Horses are built to move. These powerful grazing herbivores are not adapted to a sedentary lifestyle. While most tolerate periods of time spent in a barn, horses (and people!) are healthier and happier with consistent exercise.
To remedy this, we have to work both his mind and his body: to harness the feedback loop between the two in a positive way. When an animal has physical discomfort, it triggers a mental reaction; but when the mind is tense, the body will follow. To break the cycle, we alternate between exercises that relax and challenge both mind and body. And both have improved greatly in the last several months.
We started a new challenge: poles in a grid.
I started with three wooden rails on the ground spaced four-and-a-half feet apart. Sam followed me through at the walk, the trot, and then without even a rope between us. I raised alternating ends of the three rails about 9 inches of the ground and repeated the process. I returned the first and third rail to the ground and then elevated the center rail on both ends. And finally, I raised the center rail to 15 inches.

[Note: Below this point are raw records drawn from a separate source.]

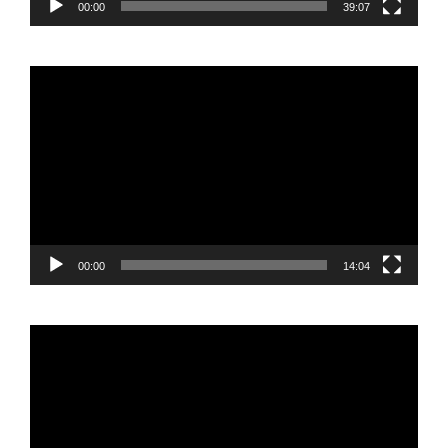
00:00
39:07
Reproductor
de
vídeo
00:00
14:04
Reproductor
de
vídeo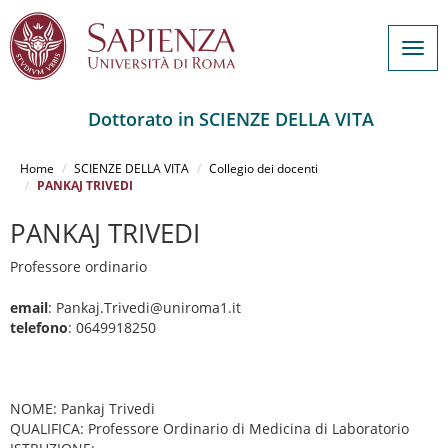
Togg
navig
Dottorato in SCIENZE DELLA VITA
Salta
al
Home
SCIENZE DELLA VITA
Collegio dei docenti
contenuto
PANKAJ TRIVEDI
principale
PANKAJ TRIVEDI
Professore ordinario
email
: Pankaj.Trivedi@uniroma1.it
telefono
: 0649918250
NOME: Pankaj Trivedi
QUALIFICA: Professore Ordinario di Medicina di Laboratorio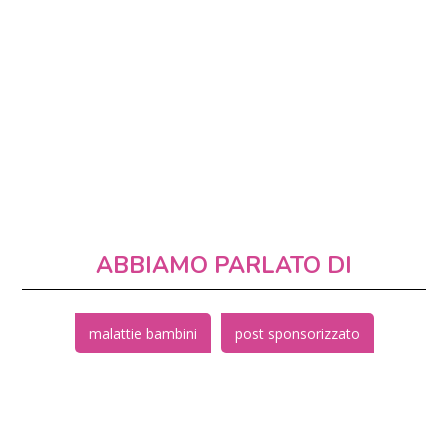
ABBIAMO PARLATO DI
malattie bambini
post sponsorizzato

I did not have him trot over the rail at this height. Though Sam is becoming more fit by the day, training (or retraining) a horse is a marathon and not a sprint. Continued progress is important. The worst outcome would be to overextend him physically or mentally. Besides, I was exhausted. I may have been picking arena sand out of my teeth if I had attempted a running start.
Consider incorporating in-hand grids into your training. The exercise is good for your horse’s mind and body, and yours too!